··· Provided material ···

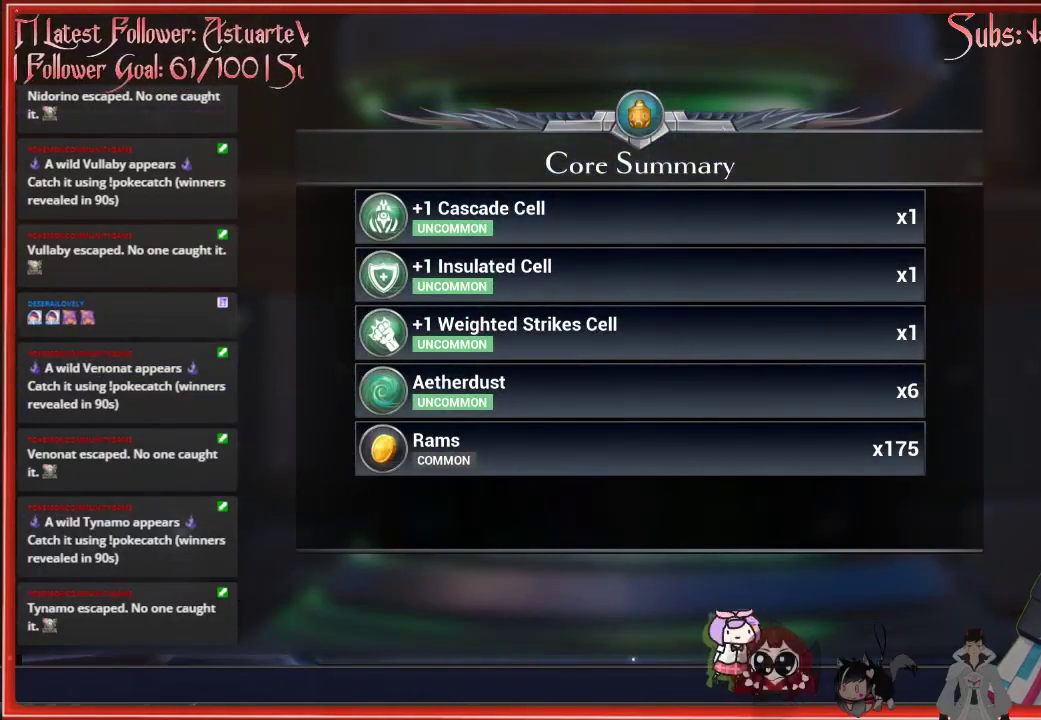
{"buttons": [], "left_stick": "center", "right_stick": "center", "events": []}
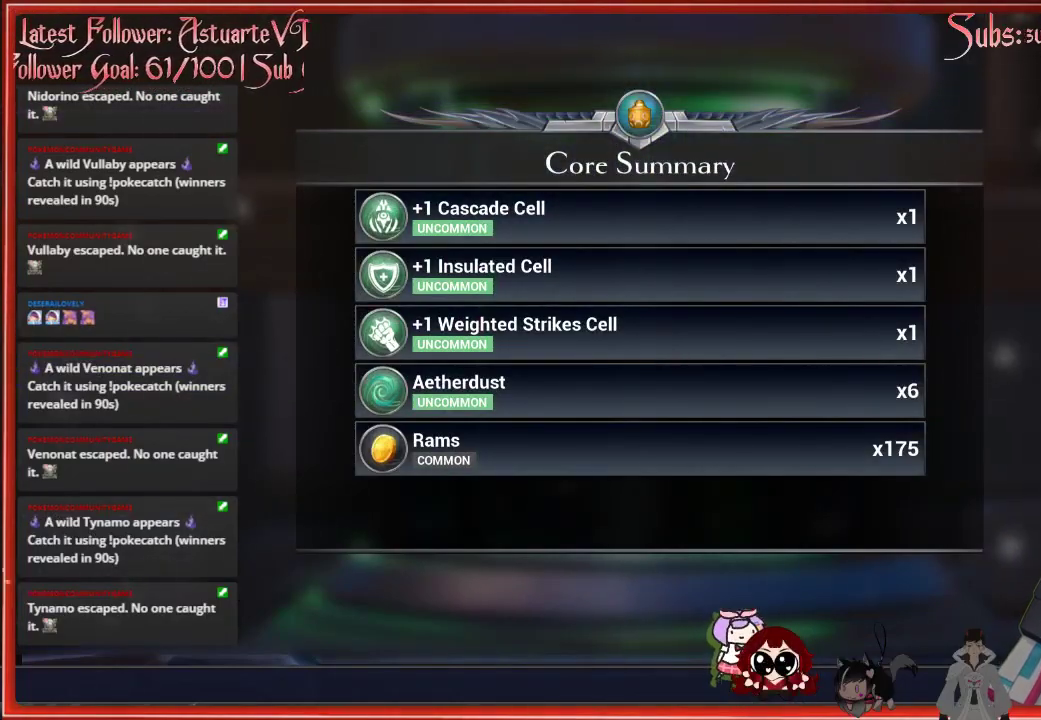
{"buttons": [], "left_stick": "center", "right_stick": "center", "events": []}
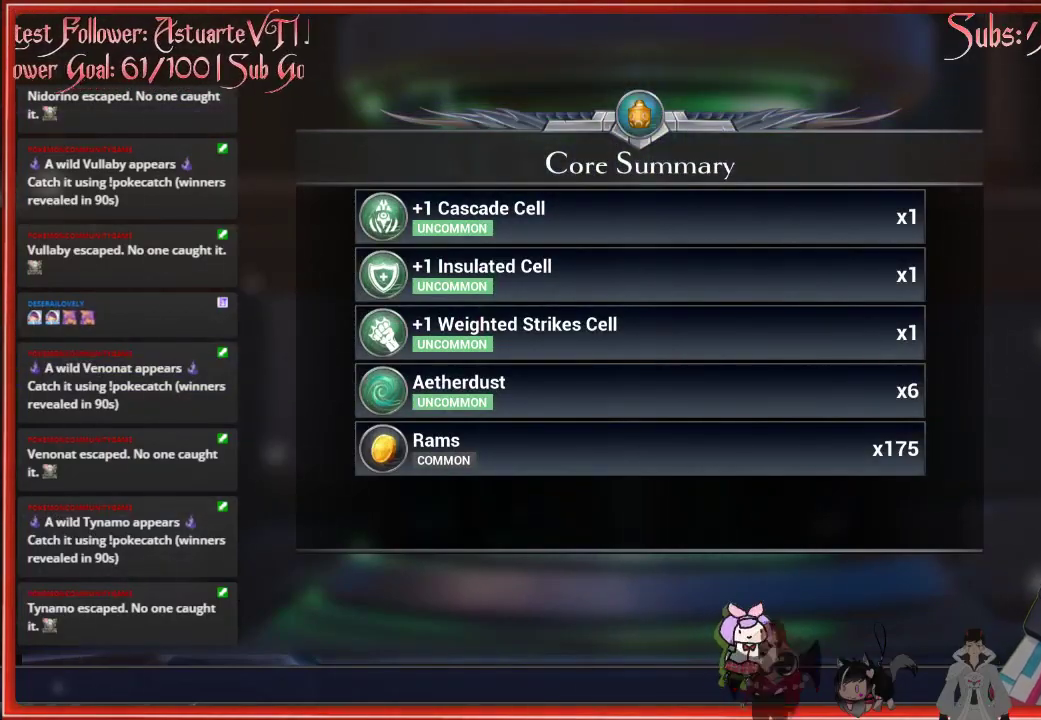
{"buttons": [], "left_stick": "center", "right_stick": "center", "events": [[50, "B", "down"], [200, "B", "up"]]}
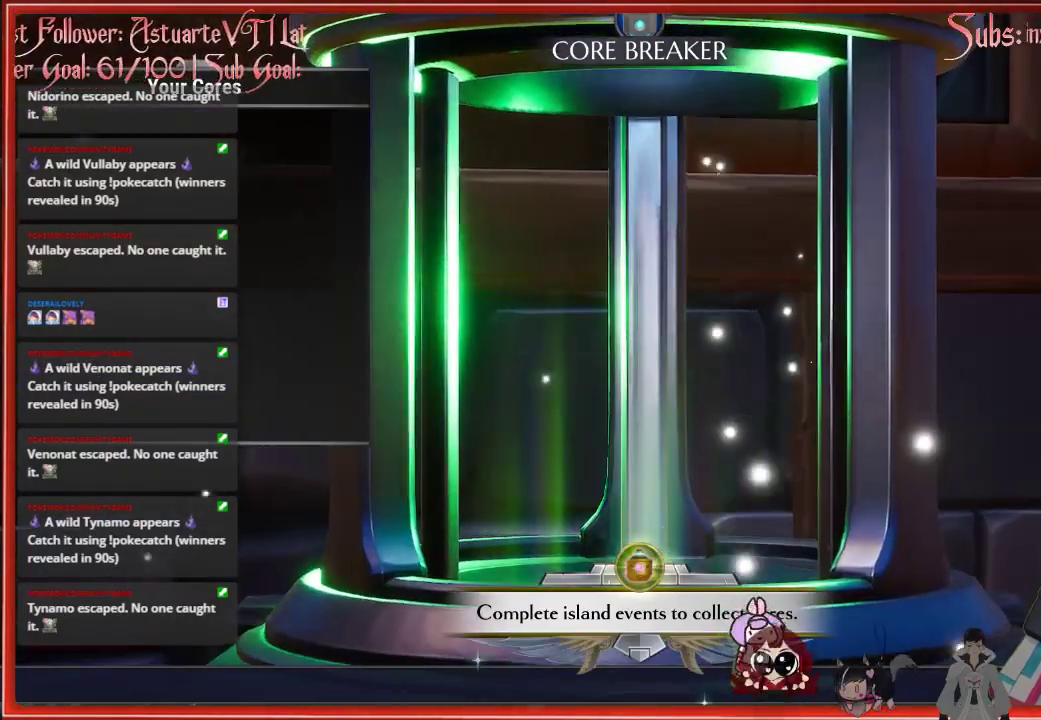
{"buttons": [], "left_stick": "center", "right_stick": "center", "events": [[300, "B", "down"], [467, "B", "up"]]}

···

● **What you should do**: Scan the data above, find each line with "down", and copy it.

● **Output for this exercise**:
{"buttons": [], "left_stick": "center", "right_stick": "center", "events": [[50, "B", "down"], [200, "B", "up"]]}
{"buttons": [], "left_stick": "center", "right_stick": "center", "events": [[300, "B", "down"], [467, "B", "up"]]}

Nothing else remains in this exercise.